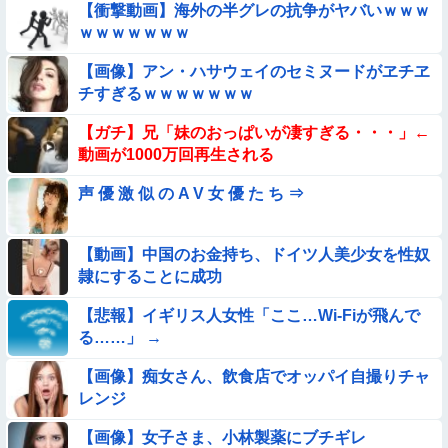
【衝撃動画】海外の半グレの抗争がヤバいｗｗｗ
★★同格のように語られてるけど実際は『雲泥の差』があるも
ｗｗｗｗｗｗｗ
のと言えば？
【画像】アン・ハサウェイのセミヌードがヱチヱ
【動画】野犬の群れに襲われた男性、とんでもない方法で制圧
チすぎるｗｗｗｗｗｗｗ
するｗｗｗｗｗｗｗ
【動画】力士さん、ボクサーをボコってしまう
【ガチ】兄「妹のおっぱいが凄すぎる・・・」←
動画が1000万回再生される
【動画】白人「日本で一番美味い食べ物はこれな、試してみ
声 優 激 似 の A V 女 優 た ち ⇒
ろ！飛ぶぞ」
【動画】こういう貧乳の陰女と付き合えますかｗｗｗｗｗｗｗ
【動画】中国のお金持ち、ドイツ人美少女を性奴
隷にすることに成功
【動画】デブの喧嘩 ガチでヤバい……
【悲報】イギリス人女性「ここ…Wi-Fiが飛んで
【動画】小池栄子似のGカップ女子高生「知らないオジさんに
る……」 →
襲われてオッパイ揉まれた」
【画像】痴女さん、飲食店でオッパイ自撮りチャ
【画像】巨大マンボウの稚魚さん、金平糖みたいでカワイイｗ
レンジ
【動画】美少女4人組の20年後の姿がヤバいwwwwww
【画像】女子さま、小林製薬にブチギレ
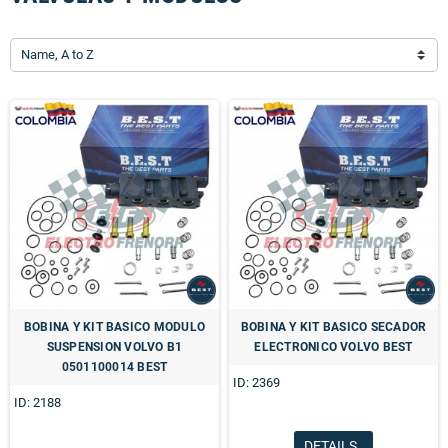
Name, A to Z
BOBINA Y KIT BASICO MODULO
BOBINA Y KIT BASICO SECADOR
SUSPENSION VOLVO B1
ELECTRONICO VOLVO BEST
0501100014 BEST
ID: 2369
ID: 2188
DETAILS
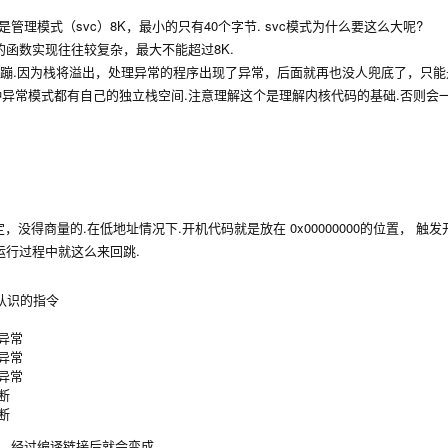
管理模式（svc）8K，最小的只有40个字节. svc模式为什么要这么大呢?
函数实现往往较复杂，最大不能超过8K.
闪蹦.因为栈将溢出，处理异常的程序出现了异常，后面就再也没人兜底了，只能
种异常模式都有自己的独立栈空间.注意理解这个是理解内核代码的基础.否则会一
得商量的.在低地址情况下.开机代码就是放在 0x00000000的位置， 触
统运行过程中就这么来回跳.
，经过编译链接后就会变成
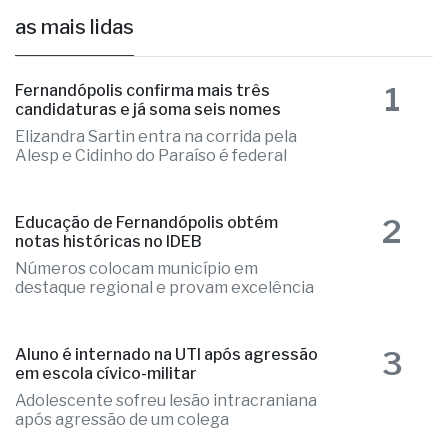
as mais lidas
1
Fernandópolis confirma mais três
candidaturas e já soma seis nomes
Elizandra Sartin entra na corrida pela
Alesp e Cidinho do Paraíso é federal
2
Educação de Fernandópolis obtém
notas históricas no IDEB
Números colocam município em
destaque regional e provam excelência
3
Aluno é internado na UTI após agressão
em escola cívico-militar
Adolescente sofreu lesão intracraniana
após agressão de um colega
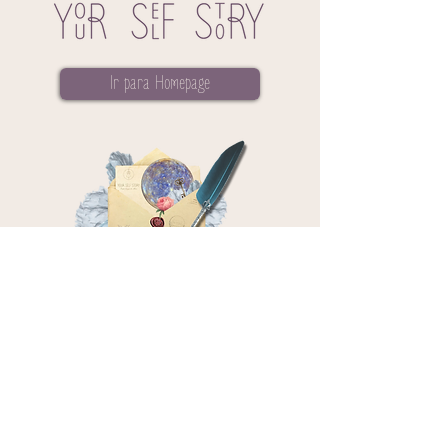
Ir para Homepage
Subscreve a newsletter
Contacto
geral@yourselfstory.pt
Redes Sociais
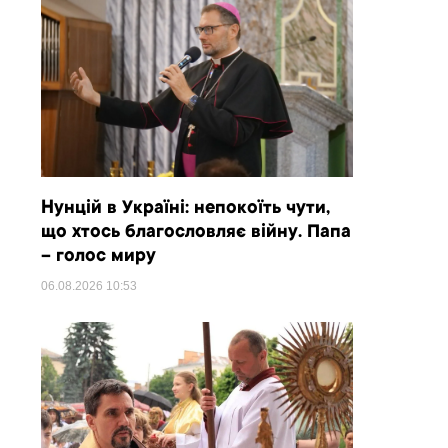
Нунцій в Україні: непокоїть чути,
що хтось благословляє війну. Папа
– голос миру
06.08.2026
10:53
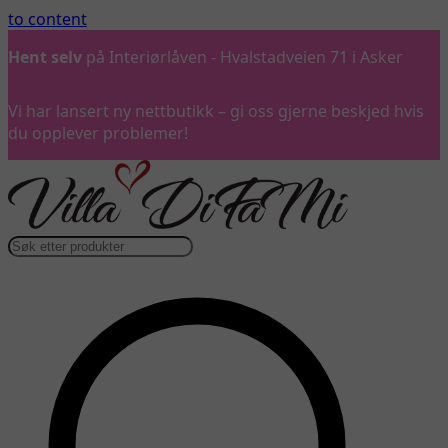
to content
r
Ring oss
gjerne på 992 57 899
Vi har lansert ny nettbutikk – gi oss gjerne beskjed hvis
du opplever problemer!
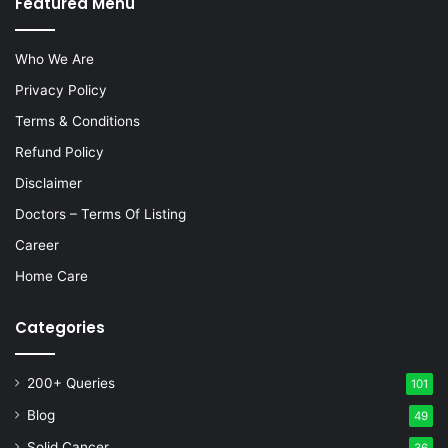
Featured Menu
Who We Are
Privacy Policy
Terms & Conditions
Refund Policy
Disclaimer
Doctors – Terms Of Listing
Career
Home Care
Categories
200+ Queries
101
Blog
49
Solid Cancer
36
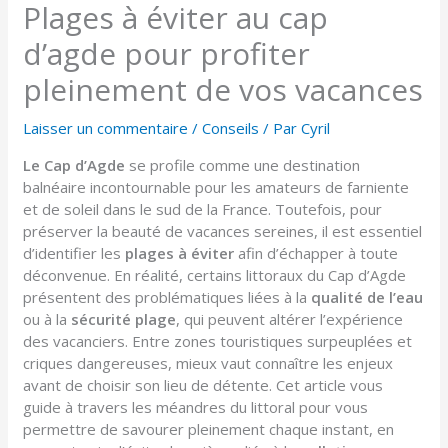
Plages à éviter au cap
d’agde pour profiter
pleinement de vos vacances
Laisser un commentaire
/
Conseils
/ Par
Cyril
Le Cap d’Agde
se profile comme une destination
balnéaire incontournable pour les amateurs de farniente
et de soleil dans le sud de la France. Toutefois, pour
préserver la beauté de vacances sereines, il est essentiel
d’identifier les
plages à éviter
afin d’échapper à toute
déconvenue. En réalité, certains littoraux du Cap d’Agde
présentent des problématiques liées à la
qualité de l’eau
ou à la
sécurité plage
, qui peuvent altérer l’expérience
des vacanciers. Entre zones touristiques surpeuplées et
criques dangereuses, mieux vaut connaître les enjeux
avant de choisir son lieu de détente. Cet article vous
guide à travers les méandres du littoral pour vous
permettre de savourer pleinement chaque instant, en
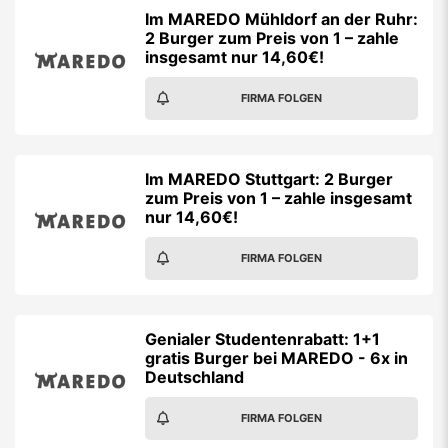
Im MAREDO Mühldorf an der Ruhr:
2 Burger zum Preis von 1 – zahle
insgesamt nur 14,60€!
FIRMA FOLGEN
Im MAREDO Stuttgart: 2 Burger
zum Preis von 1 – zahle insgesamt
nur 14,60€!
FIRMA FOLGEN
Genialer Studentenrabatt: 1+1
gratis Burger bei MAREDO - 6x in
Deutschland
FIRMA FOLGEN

# # # # #

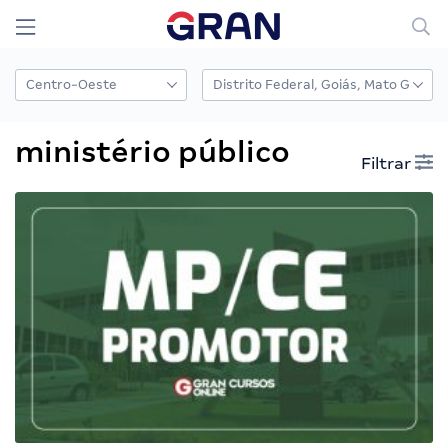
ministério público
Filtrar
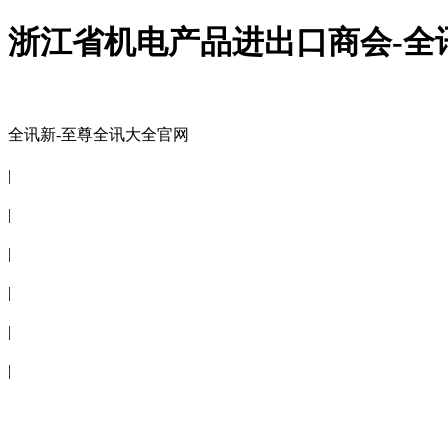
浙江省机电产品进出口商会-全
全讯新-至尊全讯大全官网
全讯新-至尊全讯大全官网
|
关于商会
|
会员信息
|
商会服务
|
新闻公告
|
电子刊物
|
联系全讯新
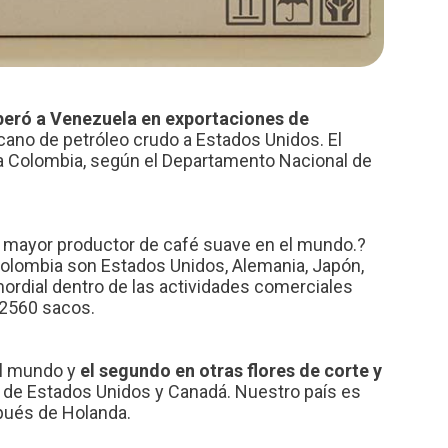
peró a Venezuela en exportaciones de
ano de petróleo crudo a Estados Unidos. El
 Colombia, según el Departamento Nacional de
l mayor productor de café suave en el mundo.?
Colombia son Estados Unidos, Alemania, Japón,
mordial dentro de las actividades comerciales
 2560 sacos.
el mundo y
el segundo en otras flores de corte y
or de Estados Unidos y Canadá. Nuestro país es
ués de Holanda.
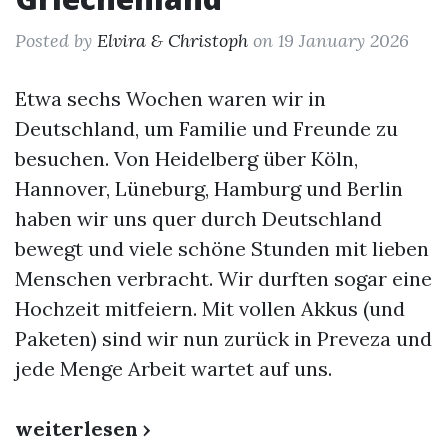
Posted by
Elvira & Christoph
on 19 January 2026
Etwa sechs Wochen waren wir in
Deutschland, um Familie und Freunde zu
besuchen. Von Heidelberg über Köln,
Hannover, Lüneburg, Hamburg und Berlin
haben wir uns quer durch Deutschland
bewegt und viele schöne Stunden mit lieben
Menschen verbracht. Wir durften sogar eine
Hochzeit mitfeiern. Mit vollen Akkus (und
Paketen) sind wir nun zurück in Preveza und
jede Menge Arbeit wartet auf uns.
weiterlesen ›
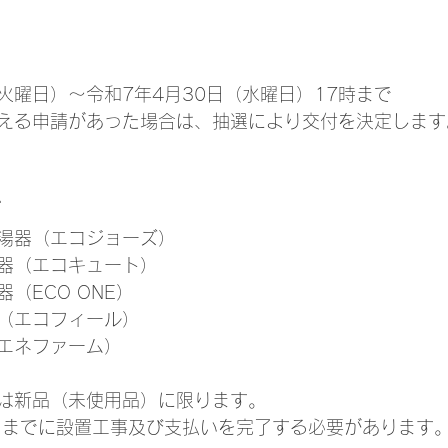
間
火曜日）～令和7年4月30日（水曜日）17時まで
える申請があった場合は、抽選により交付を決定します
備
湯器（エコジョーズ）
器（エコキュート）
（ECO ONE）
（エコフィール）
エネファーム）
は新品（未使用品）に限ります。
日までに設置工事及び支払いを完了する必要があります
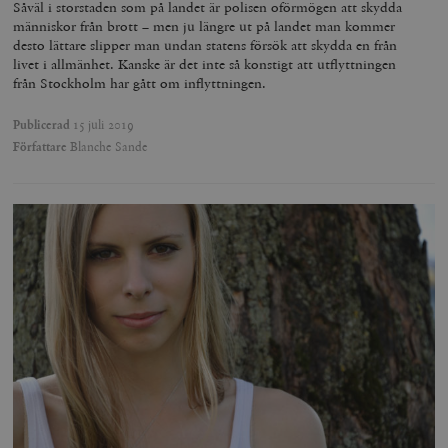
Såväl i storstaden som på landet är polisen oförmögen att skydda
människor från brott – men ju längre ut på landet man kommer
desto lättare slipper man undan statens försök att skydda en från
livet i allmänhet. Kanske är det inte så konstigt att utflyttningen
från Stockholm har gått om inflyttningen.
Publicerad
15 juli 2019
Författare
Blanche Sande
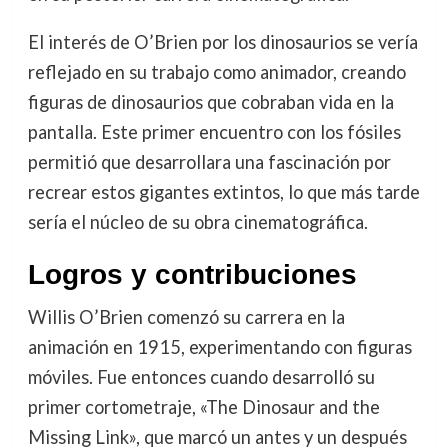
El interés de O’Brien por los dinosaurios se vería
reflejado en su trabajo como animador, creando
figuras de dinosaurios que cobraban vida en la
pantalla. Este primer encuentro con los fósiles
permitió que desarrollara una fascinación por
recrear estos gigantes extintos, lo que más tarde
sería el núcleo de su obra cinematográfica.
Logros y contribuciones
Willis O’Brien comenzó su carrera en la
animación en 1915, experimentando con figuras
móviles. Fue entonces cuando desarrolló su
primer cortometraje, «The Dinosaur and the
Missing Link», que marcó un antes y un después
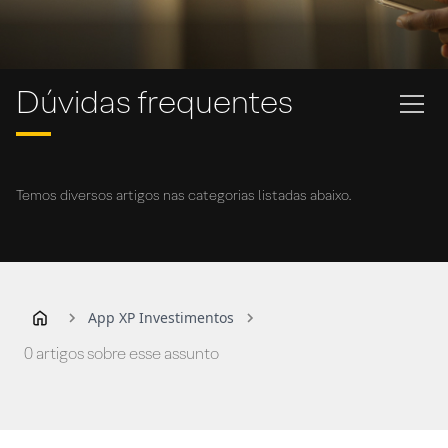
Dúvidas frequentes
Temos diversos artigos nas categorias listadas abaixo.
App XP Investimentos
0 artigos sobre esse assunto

# # # # #

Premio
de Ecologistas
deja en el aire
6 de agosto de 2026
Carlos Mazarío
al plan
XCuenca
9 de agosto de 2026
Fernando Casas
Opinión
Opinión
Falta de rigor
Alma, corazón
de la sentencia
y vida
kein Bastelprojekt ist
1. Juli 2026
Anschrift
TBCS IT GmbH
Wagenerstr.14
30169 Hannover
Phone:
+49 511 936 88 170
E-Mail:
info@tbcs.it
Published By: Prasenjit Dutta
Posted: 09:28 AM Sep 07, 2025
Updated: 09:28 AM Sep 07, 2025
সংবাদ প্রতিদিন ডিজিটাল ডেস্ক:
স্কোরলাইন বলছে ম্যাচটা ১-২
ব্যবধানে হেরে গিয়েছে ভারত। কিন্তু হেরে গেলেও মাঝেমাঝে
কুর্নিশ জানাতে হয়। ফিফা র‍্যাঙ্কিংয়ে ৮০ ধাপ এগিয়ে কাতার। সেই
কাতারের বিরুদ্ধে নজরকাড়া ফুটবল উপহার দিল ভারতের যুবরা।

# # # # #

## Aim of the exercise
When the word "vacances" shows up in a line of the entries, report that line.

## Output
pleinement de vos vacances
préserver la beauté de vacances sereines, il est essentiel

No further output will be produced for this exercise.